Buongiorno alla lista, innanzitutto.

Da semi-profano del web, dopo aver letto per mesi questa interessante
mailing-list mi sorge spontanea una considerazione (magari banale o
infondata, me lo direte voi) su ciò che un utente medio vede accedendo
alla Rete e conseguente domanda.

La considerazione parte dal fatto che fondamentalmente il valore
commerciale di un sito, in termini di spazio pubblicitario, cresce in
proporzione al traffico generato e che, tutto sommato, non importa di che
natura è questo traffico.

In questo modo il servizio fornito dal sito diviene solo un pretesto per
esistere per poi generare traffico attraverso le solite amenità come la
maggiorata di turno, gli annunci personali, la community (!), i
wallpaper, i loghi e le suonerie.

Questo è lo stesso "traffico" che si forma in tangenziale per i curiosi
che guardano l'incidente sull'altra carreggiata.

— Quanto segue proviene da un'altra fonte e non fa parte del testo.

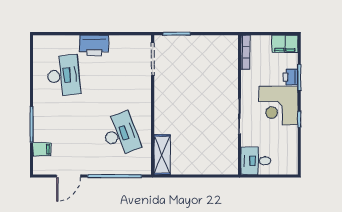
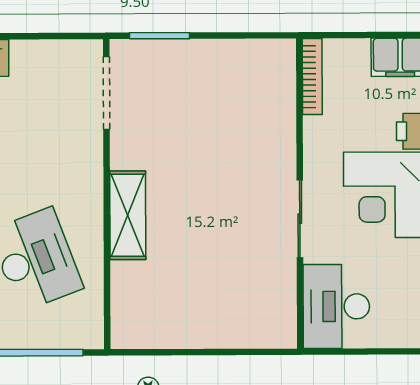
shelving: (162, 155) -> (128, 215), moved
desk: (256, 161) -> (336, 306), width x1.37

Un pò come se vendessi al macellaio lo spazio sulla vetrina della mia
concessionaria di auto per mettere la sua locandina con pubblicizzato lo
sconto del mercoledì sulla carne.
Progressivamente il mio "core-business" diventa la vendita dello spazio
sulla vetrina e non la vendita delle auto.

A questo punto diventa per me naturale prendere una modella, spogliarla e
farla sdraiare sul tettuccio del mio modello di punta.

Il risultato è che io non vendo auto e il macellaio non vende carne. E
quando quest'ultimo scoprirà che pagare un'altra modella per sdraiarla
nuda sui fegatini d'oca gli costa meno che comprare spazio sulla mia
vetrina...

Gran parte delle "evoluzioni" di internet sembrano riguardare il modo di
fermare le persone davanti alla vetrina. Nuovi ninnoli per rinnovare la
curiosità.

La domanda:
a quando una rete Internet in posizione eretta?